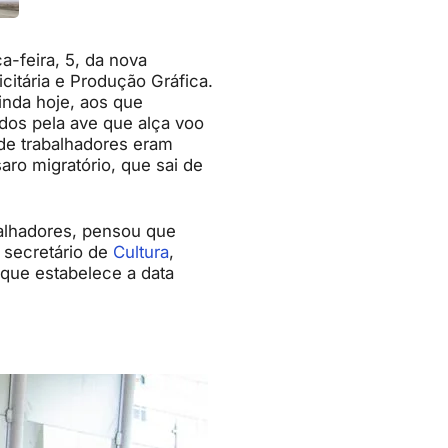
a-feira, 5, da nova
icitária e Produção Gráfica.
inda hoje, aos que
dos pela ave que alça voo
de trabalhadores eram
aro migratório, que sai de
balhadores, pensou que
 secretário de
Cultura
,
 que estabelece a data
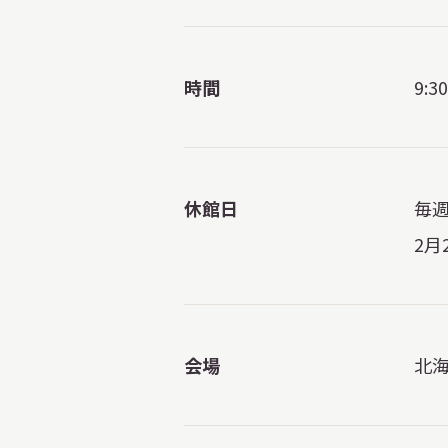
時間
9:
休館日
毎週
2月
会場
北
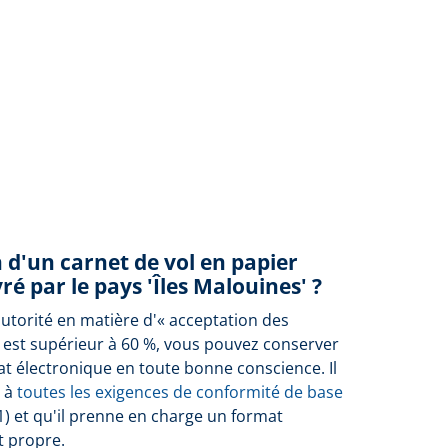
n d'un carnet de vol en papier
ré par le pays 'Îles Malouines' ?
autorité en matière d'« acceptation des
 est supérieur à 60 %, vous pouvez conserver
at électronique en toute bonne conscience. Il
e à
toutes les exigences de conformité de base
1) et qu'il prenne en charge un format
t propre.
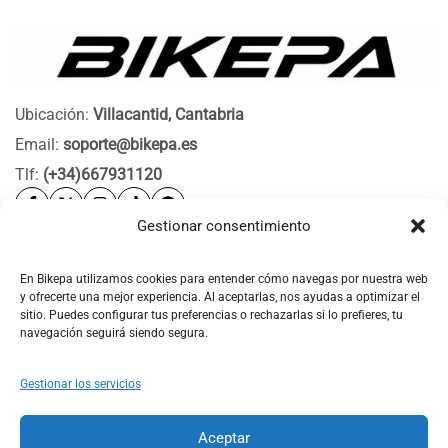
Ubicación:
Villacantid, Cantabria
Email:
soporte@bikepa.es
Tlf:
(+34)667931120
Gestionar consentimiento
Ayuda
Bikepa
En Bikepa utilizamos cookies para entender cómo navegas por nuestra web
y ofrecerte una mejor experiencia. Al aceptarlas, nos ayudas a optimizar el
Newsletter Bikepa
sitio. Puedes configurar tus preferencias o rechazarlas si lo prefieres, tu
navegación seguirá siendo segura.
Gestionar los servicios
Aceptar
© 2026 Bikepa. Todos los derechos reservados.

________________________________________

Render every line of text in the material as a JSON list of strings, one string per line, leaving out blank lines and the picture markers.

**SOLUTION TO THE EXERCISE:**
[
  "a-feira, 5, da nova",
  "icitária e Produção Gráfica.",
  "inda hoje, aos que",
  "dos pela ave que alça voo",
  "de trabalhadores eram",
  "aro migratório, que sai de",
  "balhadores, pensou que",
  " secretário de",
  "Cultura",
  ",",
  " que estabelece a data",
  "時間",
  "9:",
  "休館日",
  "毎週",
  "2月",
  "会場",
  "北",
  "n d'un carnet de vol en papier",
  "ré par le pays 'Îles Malouines' ?",
  "autorité en matière d'« acceptation des",
  " est supérieur à 60 %, vous pouvez conserver",
  "at électronique en toute bonne conscience. Il",
  "e à",
  "toutes les exigences de conformité de base",
  "1) et qu'il prenne en charge un format",
  "t propre.",
  "Ubicación:",
  "Villacantid, Cantabria",
  "Email:",
  "soporte@bikepa.es",
  "Tlf:",
  "(+34)667931120",
  "Gestionar consentimiento",
  "Ayuda",
  "Bikepa",
  "En Bikepa utilizamos cookies para entender cómo navegas por nuestra web",
  "y ofrecerte una mejor experiencia. Al aceptarlas, nos ayudas a optimizar el",
  "Newsletter Bikepa",
  "sitio. Puedes configurar tus preferencias o rechazarlas si lo prefieres, tu",
  "navegación seguirá siendo segura.",
  "Gestionar los servicios",
  "Aceptar",
  "© 2026 Bikepa. Todos los derechos reservados."
]